__YOUR OBJECTIVE__: Could you copy the rows below with every "locality" swapped for "site" and nothing else changed?

--- Start DATA FOR THIS TASK ---

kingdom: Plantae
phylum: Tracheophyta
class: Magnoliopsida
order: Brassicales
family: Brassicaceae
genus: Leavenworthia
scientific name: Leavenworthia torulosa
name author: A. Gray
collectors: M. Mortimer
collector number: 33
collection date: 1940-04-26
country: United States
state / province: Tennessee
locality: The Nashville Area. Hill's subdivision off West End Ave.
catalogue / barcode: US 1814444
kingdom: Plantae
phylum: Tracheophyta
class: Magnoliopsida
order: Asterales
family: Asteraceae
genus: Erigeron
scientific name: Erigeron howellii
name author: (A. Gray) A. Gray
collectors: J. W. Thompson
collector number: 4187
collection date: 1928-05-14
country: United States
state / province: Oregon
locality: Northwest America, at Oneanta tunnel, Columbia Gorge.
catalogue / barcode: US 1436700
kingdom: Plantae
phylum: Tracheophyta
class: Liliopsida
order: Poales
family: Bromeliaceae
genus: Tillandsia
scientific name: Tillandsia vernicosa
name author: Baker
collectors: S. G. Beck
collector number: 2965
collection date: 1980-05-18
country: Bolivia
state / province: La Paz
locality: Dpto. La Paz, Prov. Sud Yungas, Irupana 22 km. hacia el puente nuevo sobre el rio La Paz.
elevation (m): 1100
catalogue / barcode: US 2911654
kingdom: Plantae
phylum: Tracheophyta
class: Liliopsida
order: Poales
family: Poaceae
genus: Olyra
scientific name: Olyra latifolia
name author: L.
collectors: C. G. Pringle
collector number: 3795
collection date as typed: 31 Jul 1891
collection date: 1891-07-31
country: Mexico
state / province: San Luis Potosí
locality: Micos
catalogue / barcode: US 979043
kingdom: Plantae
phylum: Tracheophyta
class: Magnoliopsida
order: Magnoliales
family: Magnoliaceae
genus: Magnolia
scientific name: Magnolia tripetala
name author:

--- End DATA FOR THIS TASK ---

__TASK RESULT__:
kingdom: Plantae
phylum: Tracheophyta
class: Magnoliopsida
order: Brassicales
family: Brassicaceae
genus: Leavenworthia
scientific name: Leavenworthia torulosa
name author: A. Gray
collectors: M. Mortimer
collector number: 33
collection date: 1940-04-26
country: United States
state / province: Tennessee
site: The Nashville Area. Hill's subdivision off West End Ave.
catalogue / barcode: US 1814444
kingdom: Plantae
phylum: Tracheophyta
class: Magnoliopsida
order: Asterales
family: Asteraceae
genus: Erigeron
scientific name: Erigeron howellii
name author: (A. Gray) A. Gray
collectors: J. W. Thompson
collector number: 4187
collection date: 1928-05-14
country: United States
state / province: Oregon
site: Northwest America, at Oneanta tunnel, Columbia Gorge.
catalogue / barcode: US 1436700
kingdom: Plantae
phylum: Tracheophyta
class: Liliopsida
order: Poales
family: Bromeliaceae
genus: Tillandsia
scientific name: Tillandsia vernicosa
name author: Baker
collectors: S. G. Beck
collector number: 2965
collection date: 1980-05-18
country: Bolivia
state / province: La Paz
site: Dpto. La Paz, Prov. Sud Yungas, Irupana 22 km. hacia el puente nuevo sobre el rio La Paz.
elevation (m): 1100
catalogue / barcode: US 2911654
kingdom: Plantae
phylum: Tracheophyta
class: Liliopsida
order: Poales
family: Poaceae
genus: Olyra
scientific name: Olyra latifolia
name author: L.
collectors: C. G. Pringle
collector number: 3795
collection date as typed: 31 Jul 1891
collection date: 1891-07-31
country: Mexico
state / province: San Luis Potosí
site: Micos
catalogue / barcode: US 979043
kingdom: Plantae
phylum: Tracheophyta
class: Magnoliopsida
order: Magnoliales
family: Magnoliaceae
genus: Magnolia
scientific name: Magnolia tripetala
name author:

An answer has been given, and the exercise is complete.